Where Communists Live Forever
Longevity on the Greek island of Ikaria remains a mystery. Could communism be the key to a longer and more fulfilling life?

(Nicolas Economou / NurPhoto via Getty Images)
When Étienne Cabet published Voyage en Icarie in 1840, he was trying to present his vision of communism in the form of a story. This was the heyday of utopian socialist dreams — when the very words “socialism” and “communism” first emerged — and before Karl Marx and Friedrich Engels’s virulent attacks on such schemes in The Communist Manifesto.

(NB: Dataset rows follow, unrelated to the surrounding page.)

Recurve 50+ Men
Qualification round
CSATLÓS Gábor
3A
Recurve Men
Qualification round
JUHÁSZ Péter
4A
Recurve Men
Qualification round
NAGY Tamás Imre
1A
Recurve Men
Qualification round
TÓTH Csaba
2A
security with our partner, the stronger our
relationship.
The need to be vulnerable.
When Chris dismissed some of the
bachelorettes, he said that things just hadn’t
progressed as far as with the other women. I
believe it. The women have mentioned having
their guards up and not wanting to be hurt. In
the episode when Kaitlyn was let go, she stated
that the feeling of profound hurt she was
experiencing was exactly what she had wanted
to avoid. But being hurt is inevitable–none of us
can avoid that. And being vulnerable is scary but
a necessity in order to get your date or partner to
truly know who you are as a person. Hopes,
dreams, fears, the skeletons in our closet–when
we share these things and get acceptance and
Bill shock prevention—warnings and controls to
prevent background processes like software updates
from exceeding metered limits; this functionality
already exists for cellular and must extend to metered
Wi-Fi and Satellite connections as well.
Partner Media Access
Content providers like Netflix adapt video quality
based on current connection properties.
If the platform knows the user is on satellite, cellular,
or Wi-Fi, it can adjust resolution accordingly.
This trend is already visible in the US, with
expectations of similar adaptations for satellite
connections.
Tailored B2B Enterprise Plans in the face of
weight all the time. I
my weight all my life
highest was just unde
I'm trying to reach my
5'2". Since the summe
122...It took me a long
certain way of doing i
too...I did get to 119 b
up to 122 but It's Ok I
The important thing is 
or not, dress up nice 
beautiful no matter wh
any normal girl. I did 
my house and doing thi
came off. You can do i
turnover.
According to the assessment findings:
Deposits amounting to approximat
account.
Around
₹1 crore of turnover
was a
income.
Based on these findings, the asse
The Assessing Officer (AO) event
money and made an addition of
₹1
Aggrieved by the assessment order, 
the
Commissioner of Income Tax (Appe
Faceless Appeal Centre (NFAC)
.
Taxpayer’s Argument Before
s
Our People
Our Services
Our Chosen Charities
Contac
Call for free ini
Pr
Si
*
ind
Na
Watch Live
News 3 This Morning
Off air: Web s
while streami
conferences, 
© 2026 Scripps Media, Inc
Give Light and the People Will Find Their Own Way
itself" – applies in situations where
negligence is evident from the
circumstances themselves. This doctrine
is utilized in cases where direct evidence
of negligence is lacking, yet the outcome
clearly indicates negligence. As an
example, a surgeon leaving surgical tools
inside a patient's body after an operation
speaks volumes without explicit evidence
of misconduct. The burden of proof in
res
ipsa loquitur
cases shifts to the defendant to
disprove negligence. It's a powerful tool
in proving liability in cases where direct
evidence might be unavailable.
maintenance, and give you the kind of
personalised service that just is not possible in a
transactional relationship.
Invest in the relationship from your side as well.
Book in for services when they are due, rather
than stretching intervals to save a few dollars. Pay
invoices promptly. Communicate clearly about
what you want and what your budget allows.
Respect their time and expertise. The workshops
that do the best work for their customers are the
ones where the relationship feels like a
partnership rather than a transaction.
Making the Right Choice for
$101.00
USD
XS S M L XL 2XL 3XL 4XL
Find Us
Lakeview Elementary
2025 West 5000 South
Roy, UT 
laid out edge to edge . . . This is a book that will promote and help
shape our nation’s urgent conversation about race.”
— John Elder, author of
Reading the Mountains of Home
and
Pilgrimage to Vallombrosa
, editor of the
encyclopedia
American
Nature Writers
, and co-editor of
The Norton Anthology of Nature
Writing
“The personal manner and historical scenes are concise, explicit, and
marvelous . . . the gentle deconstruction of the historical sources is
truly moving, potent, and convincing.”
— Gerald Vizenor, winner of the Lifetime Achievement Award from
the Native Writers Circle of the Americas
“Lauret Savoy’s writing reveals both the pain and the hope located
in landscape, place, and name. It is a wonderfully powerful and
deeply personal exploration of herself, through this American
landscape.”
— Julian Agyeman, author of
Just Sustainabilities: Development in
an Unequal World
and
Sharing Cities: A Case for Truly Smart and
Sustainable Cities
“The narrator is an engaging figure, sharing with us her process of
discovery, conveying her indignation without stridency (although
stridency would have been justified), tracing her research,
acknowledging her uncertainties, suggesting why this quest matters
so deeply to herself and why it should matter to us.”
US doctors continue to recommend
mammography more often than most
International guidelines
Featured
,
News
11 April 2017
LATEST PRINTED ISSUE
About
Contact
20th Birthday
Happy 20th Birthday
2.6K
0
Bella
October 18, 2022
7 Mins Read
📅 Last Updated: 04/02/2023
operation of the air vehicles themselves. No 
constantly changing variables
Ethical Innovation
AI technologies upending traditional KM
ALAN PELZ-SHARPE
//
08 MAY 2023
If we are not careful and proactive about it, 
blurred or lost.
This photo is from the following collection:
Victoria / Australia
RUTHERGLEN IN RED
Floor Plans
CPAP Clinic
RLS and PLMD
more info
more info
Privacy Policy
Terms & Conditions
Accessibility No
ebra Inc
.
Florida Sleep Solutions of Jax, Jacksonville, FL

In those days, such literature was effectively kick-starting real-world experimentation. Cabet didn’t just write a book about his imaginary Icaria; he tried to establish actual Icarian colonies in the United States to put such communist ideals into practice. But things did not go as Cabet expected. There was internal strife within the colonies, and Cabet himself was judged to be too authoritarian. A few Icarian communities managed to survive for some decades before the last was dissolved at the end of the century.
But what about actual Ikaria — the very real Greek island in the east Aegean Sea, ten nautical miles southwest of Samos? Just under a hundred square miles, it’s mostly mountainous and has a population of 8,312. Compared to the islands of Cyclades, Rhodes, Corfu, and Crete, it’s not much of a tourist destination, though it does attract summer visitors.